FAIR HILL, Md. - Four Star Eventing is the pinnacle of horse competitions.
It's three days and tests a horse's poise, speed and endurance with roots in the military.
"Dressage was for the parades and creating a contained environment with your horse, whether you were in battle or on the streets of a town. Cross country was you had to get the orders from the back line to the front line and you had to get there as fast as you could. Show jumping was the next day, those battle horses, they couldn't just do this for one day, they were required to get up and go to work every day. Carla Geiersbach, Executive of Fair Hill International, said.
Riders explain it's the toughest competition on a horse, "you have to have more of a partnership than any other sport in the horse world because you're asking the horse just to do so much on such a fast speed and difficulty, many of the jumps we jump are narrow or scary, holes underneath of them," Professional Rider Allie Sacksen said.
Several organizations teamed up when the opportunity to bid on a four star came up.
Fair Hill has an extensive history with horse competitions. The Fair Hill Races have been happening since 1934 and are home to numerous other events, including Cecil County's Fair, track meets, and one, two and three star eventing.
If accepted, hosting a four star would not inhibit any other events from coming to Fair Hill.
The bid is down to Virginia and Maryland, and the personnel here say they have a pretty good chance.
Nina Gregory, Executive Director of the Fair Hill Foundation, said the location is ideal, just hours away from New York, Philadelphia, D.C. and Baltimore. They have an Amtrak station nearby, and are right off I-95. Gregory said the property is big enough and far enough removed from the road that it feels isolated, and they're already working on improvements to make it four star ready.
They'll be adding arenas inside the big turf track, irrigating the track, moving the cross country horse track, and putting in pedestrian tunnels under Route 273.
The improvements come with a big price tag.
"We're estimating around 11 million dollars, which would be split 50/50 between private and public funding," Gregory said.
If they get the bid, the renovations will be complete by Fall of 2019 in time for the 3-day event, if not, the renovations will still take place, just on a longer timeline.
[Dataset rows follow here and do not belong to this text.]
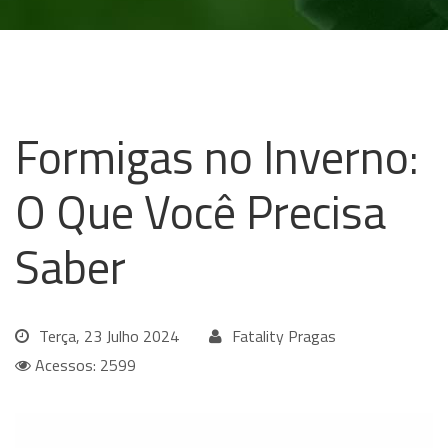
Formigas no Inverno:
O Que Você Precisa
Saber
Terça, 23 Julho 2024
Fatality Pragas
Acessos: 2599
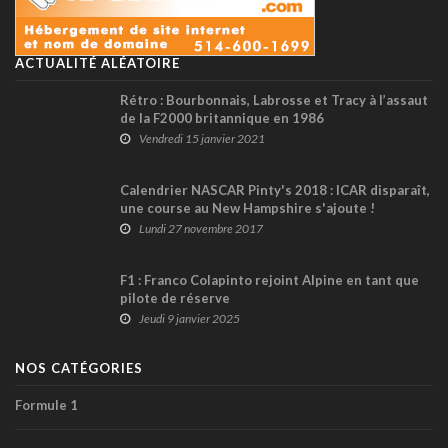
ACTUALITÉ ALÉATOIRE
Rétro : Bourbonnais, Labrosse et Tracy à l’assaut
de la F2000 britannique en 1986
Vendredi 15 janvier 2021
Calendrier NASCAR Pinty's 2018 : ICAR disparaît,
une course au New Hampshire s'ajoute !
Lundi 27 novembre 2017
F1 : Franco Colapinto rejoint Alpine en tant que
pilote de réserve
Jeudi 9 janvier 2025
NOS CATÉGORIES
Formule 1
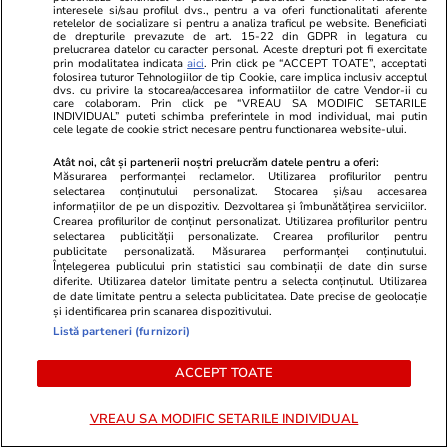
Politică
18:00
interesele si/sau profilul dvs., pentru a va oferi functionalitati aferente
retelelor de socializare si pentru a analiza traficul pe website. Beneficiati
Exclusiv
de drepturile prevazute de art. 15-22 din GDPR in legatura cu
prelucrarea datelor cu caracter personal. Aceste drepturi pot fi exercitate
Nicușor Dan, fără nicio zi de
prin modalitatea indicata
aici
. Prin click pe “ACCEPT TOATE”, acceptati
concediu de la începutul
folosirea tuturor Tehnologiilor de tip Cookie, care implica inclusiv acceptul
dvs. cu privire la stocarea/accesarea informatiilor de catre Vendor-ii cu
mandatului. Explicațiile
care colaboram. Prin click pe “VREAU SA MODIFIC SETARILE
INDIVIDUAL” puteti schimba preferintele in mod individual, mai putin
președinției
cele legate de cookie strict necesare pentru functionarea website-ului.
Atât noi, cât și partenerii noștri prelucrăm datele pentru a oferi:
Măsurarea performanței reclamelor. Utilizarea profilurilor pentru
selectarea conținutului personalizat. Stocarea și/sau accesarea
informațiilor de pe un dispozitiv. Dezvoltarea și îmbunătățirea serviciilor.
Politică
14:56
Crearea profilurilor de conținut personalizat. Utilizarea profilurilor pentru
selectarea publicității personalizate. Crearea profilurilor pentru
Reacția lui Ion Ceban, după ce
publicitate personalizată. Măsurarea performanței conținutului.
Ciprian Ciucu a spus că primarul
Înțelegerea publicului prin statistici sau combinații de date din surse
Chișinăului știa înaintea PNL că
diferite. Utilizarea datelor limitate pentru a selecta conținutul. Utilizarea
de date limitate pentru a selecta publicitatea. Date precise de geolocație
Adrian Veștea va fi desemnat
și identificarea prin scanarea dispozitivului.
premier și că i-a arătat un
Listă parteneri (furnizori)
mesaj pe telefon
ACCEPT TOATE
VREAU SA MODIFIC SETARILE INDIVIDUAL
PARTENERI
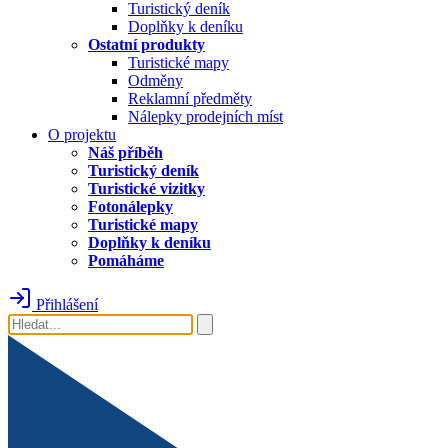
Turistický deník
Doplňky k deníku
Ostatní produkty
Turistické mapy
Odměny
Reklamní předměty
Nálepky prodejních míst
O projektu
Náš příběh
Turistický deník
Turistické vizitky
Fotonálepky
Turistické mapy
Doplňky k deníku
Pomáháme
Přihlášení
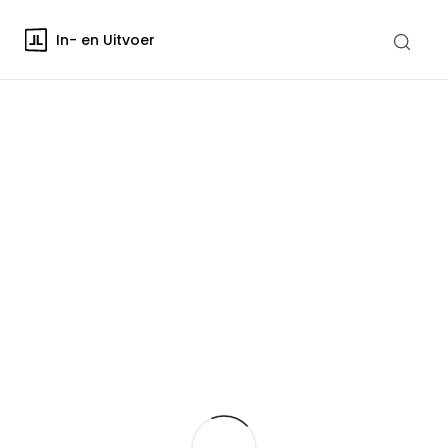
In- en Uitvoer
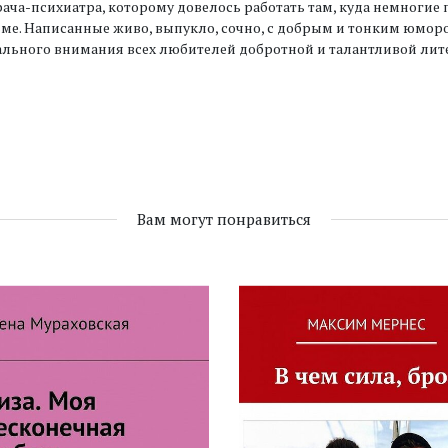
ача-психиатра, которому довелось работать там, куда немногие 
ме. Написанные живо, выпукло, сочно, с добрым и тонким юмор
льного внимания всех любителей добротной и талантливой лит
Вам могут понравиться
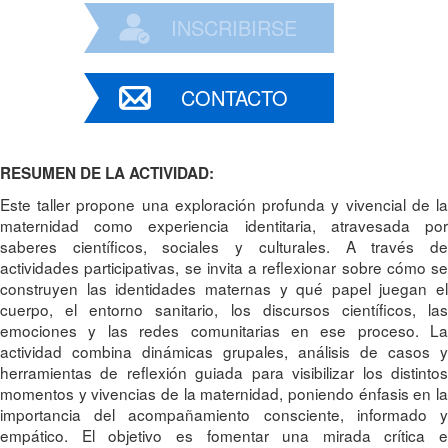
INSCRIBIRSE
CONTACTO
RESUMEN DE LA ACTIVIDAD:
Este taller propone una exploración profunda y vivencial de la
maternidad como experiencia identitaria, atravesada por
saberes científicos, sociales y culturales. A través de
actividades participativas, se invita a reflexionar sobre cómo se
construyen las identidades maternas y qué papel juegan el
cuerpo, el entorno sanitario, los discursos científicos, las
emociones y las redes comunitarias en ese proceso. La
actividad combina dinámicas grupales, análisis de casos y
herramientas de reflexión guiada para visibilizar los distintos
momentos y vivencias de la maternidad, poniendo énfasis en la
importancia del acompañamiento consciente, informado y
empático. El objetivo es fomentar una mirada crítica e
The four star would bring about $20-$30 million to the region in economic impact each year and give Marylanders the opportunity to participate.
"I live about 10 minutes from here and grew up riding here so this is definitely my backyard and I've done every level that's available here and to have the four star here would just be the icing on the cake," Sacksen said, making Maryland the seventh location to host the event.
"It's over a 1 billion dollar industry so this would just really solidify Maryland as the horse place," Geiersbach said.